Le doute s'est immiscé dès le premiers jour de l'administration Trump, lorsque des avocats ont réalisé que la salve d'executive orders présentait des tournures de phrases insensées, typiques de ce que la presse tech appelle encore "hallucinations". Début avril, plusieurs observateurs ont réalisé que les calculs de tarifs douaniers de Trump, insensés au premier abord, s'expliquaient via une équation... produite par des chatbots -ChatGPT, Gemini, Grok et Claude. Une équation stupide qui, en l'état, est en train de mettre fin au capitalisme mondialisé et de reconfigurer les blocs politiques et économiques fixés depuis la chute de l'URSS. Déjà, d'autres gouvernements s'y mettent : au Royaume-Uni, le magazine New Scientista récemment révélé que le secrétaire d'État à la Technologie Peter Kyle a utilisé ChatGPT pour proposer des orientations politiques, notamment dédiées à... accélérer l'adoption de l'IA générative par les petites et moyennes entreprises.
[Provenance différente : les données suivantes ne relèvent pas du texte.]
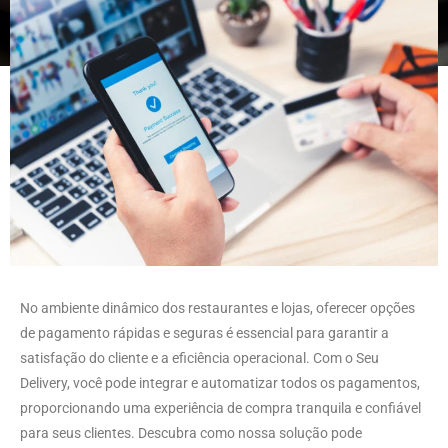
No ambiente dinâmico dos restaurantes e lojas, oferecer opções
de pagamento rápidas e seguras é essencial para garantir a
satisfação do cliente e a eficiência operacional. Com o Seu
Delivery, você pode integrar e automatizar todos os pagamentos,
proporcionando uma experiência de compra tranquila e confiável
para seus clientes. Descubra como nossa solução pode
Soyez certain.es qu'en France comme ailleurs, les projets de loi rédigés par ChatGPT arrivent; la question n'est pas de savoir si, mais quand. Et face à cet empire du vide, qui ne fait que commencer, la résistance passera par des faits croisés et sourcés, historiquement contextualisés. Par du matérialisme historique. Contre une domination qui se fait gazeuse, notre réponse sera la pesanteur.